QUEI SILENZI (CHE PARLANO)
Ieri, al fiorentino Istituto degl’Innocenti, Sergio Mattarella è stato salutato con un lungo, caloroso applauso. Il fatto non fa notizia perché ormai è quello che un po’ accade dappertutto. La cosa stupefacente è invece un’altra.
Gli astanti gli hanno tributato applausi altrettanto calorosi anche quando il presidente della Repubblica ha guadagnato alla svelta l’uscita. Certo, ha lodato il benemerito Istituto di Piazza della Santissima Annunziata. Ed è apparso emozionato dopo aver ascoltato l’Inno di Mameli, da non molto Inno ufficiale della Repubblica dopo essere stato provvisorio dal 1946 fino a ieri, messo in bocca a bambini svegli. Le speranze d’Italia, se non ci illudiamo. Ma dopo queste sue parole, sentite ma un po’ di circostanza, se l’è cavata come Alcide De Gasperi. Dopo aver detto quel che aveva da dire, non ha avuto null’altro da aggiungere.
Mattarella ieri si è trovato davanti a un bivio. Poteva allargare a dismisura la fisarmonica delle esternazioni o chiuderla ermeticamente. Ha optato per questo secondo corno del dilemma. Davanti a un’Italia ai minimi storici con la Francia e in presenza di un inusitato attacco di esponenti di prima fila del governo alle autorità indipendenti, a cominciare dalla Banca d’Italia, il presidente della Repubblica ha ritenuto opportuno abbracciare la massima secondo cui il silenzio è d’oro. Ma ci sono dei silenzi che sono, per così dire, cantatori. Silenzi che ci fanno capire che la febbre nel Paese è alta, e a volte la si abbassa più che con le parole, con i silenzi.
D’altra parte, Mattarella avrebbe potuto far propria la collaudata scuola democristiana, che da un certo punto di vista — piaccia o no — è stata una grande scuola. Tanto per non fare nomi e cognomi, alti papaveri del partito di maggioranza relativa del tempo che fu, come Tommaso Morlini e Arnaldo Forlani, erano in grado di parlare per ore senza dire mai niente. Di proposito, si capisce. Per la disperazione dei giornalisti, che non sapevano come interpretare quel diluvio di parole in libertà. Ma allora perché quell’applauso finale agl’Innocenti? Perché, come sosteneva Ettore Petrolini, quando uno è bravo, anche se non dice niente è sempre bravo.

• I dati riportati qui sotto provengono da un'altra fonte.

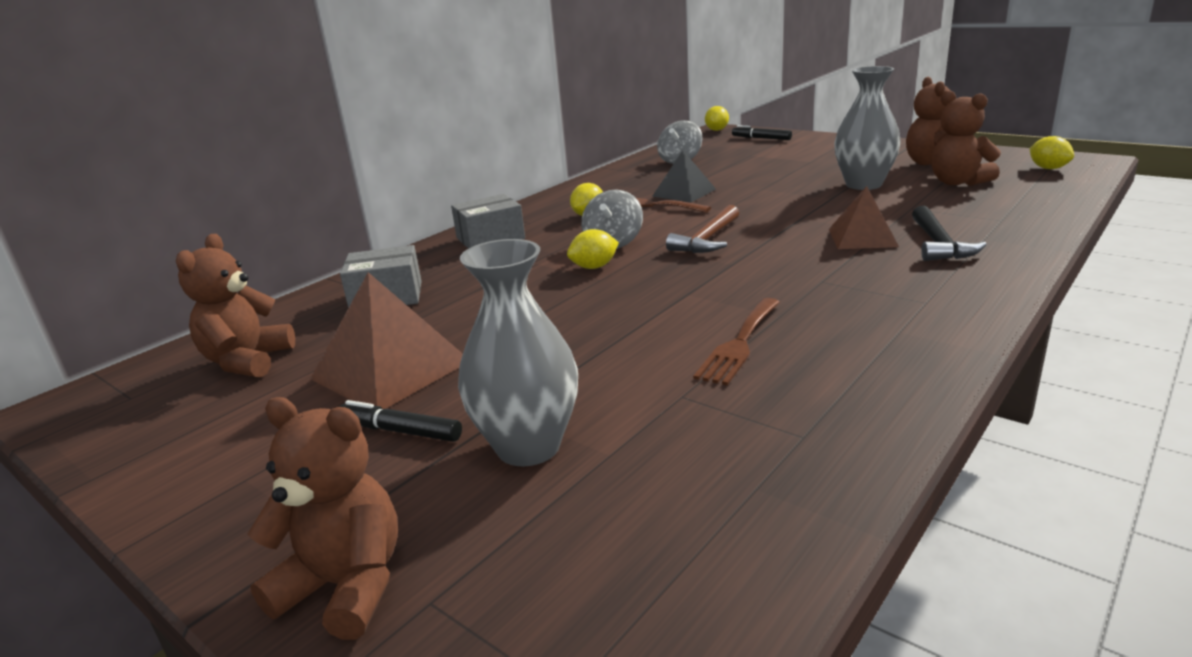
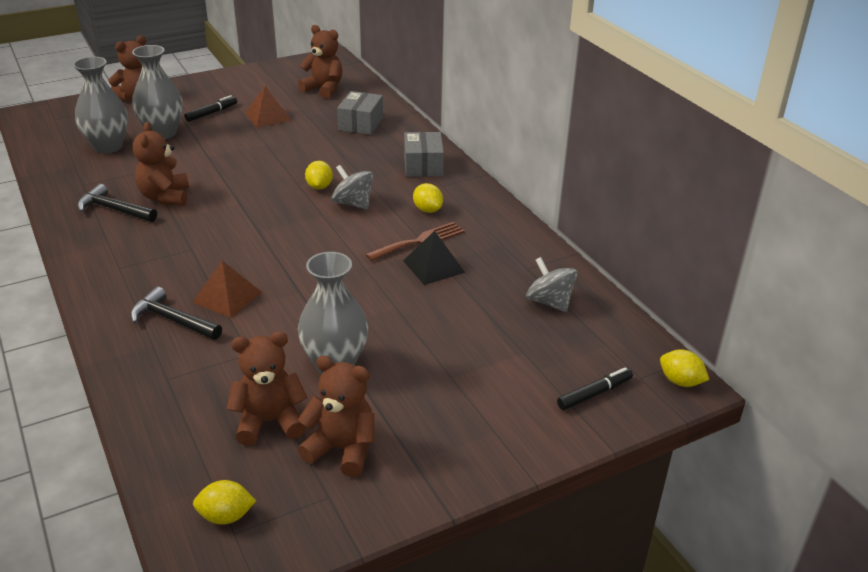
camera: 110 degrees right, 10 degrees up
(390, 370) = (268, 116): brown pyramid -> brown pyramid, size x0.65
(642, 486) = (108, 147): none -> grey vase
(707, 240) = (310, 237): brown hammer -> none
(739, 344) = (165, 197): brown fork -> brown teddy bear
(826, 365) = (114, 209): none -> black hammer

Dopo che Mattarella ha parlato del benemerito Istituto, come Leo Longanesi parlava dell’elefante quando non intendeva esporsi, ci è tornata alla mente una storiella dei primi anni Cinquanta. In occasione di una delle solite crisi ministeriali, i cronisti chiesero lumi all’allora segretario politico della Dc, Attilio Piccioni. Che non si fece pregare. Allargò le braccia e pronunciò un sibillino «Mah». Ma subito dopo, pentitosi di tanto ardire, tornò sui suoi passi e dichiarò: «Sia chiaro, io non ho detto niente». Diciamocela tutta: un po’ di delusione c’è stata. Come ha fatto altre volte, Mattarella avrebbe potuto parlare a nuora perché la suocera — o, per meglio dire, le due suocere che ci troviamo pro tempore sul gobbo — intenda. E invece nulla di nulla. Muto come un pesce.
Alla fine, solo il sindaco Dario Nardella è apparso felice di esistere. Dopo tutto, il capo dello Stato — mica un Pinco Palla qualsiasi — si è scomodato a venire da Roma solo per inaugurare la sua linea 2 della tramvia.